Exercise: Reproduce the text read from each of the records below, word for word and line by line, and leave the pictures out.

Given entries:
################
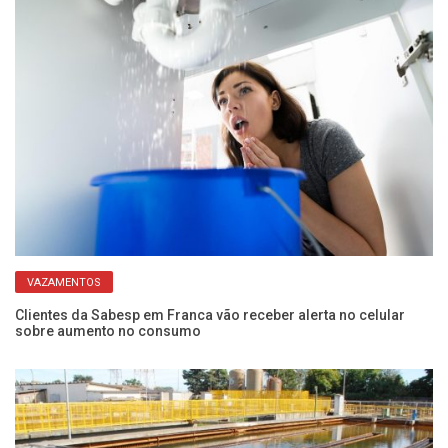
VAZAMENTOS
Clientes da Sabesp em Franca vão receber alerta no celular
Ve
sobre aumento no consumo
es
################
Solution for this problem:
VAZAMENTOS
Clientes da Sabesp em Franca vão receber alerta no celular
Ve
sobre aumento no consumo
es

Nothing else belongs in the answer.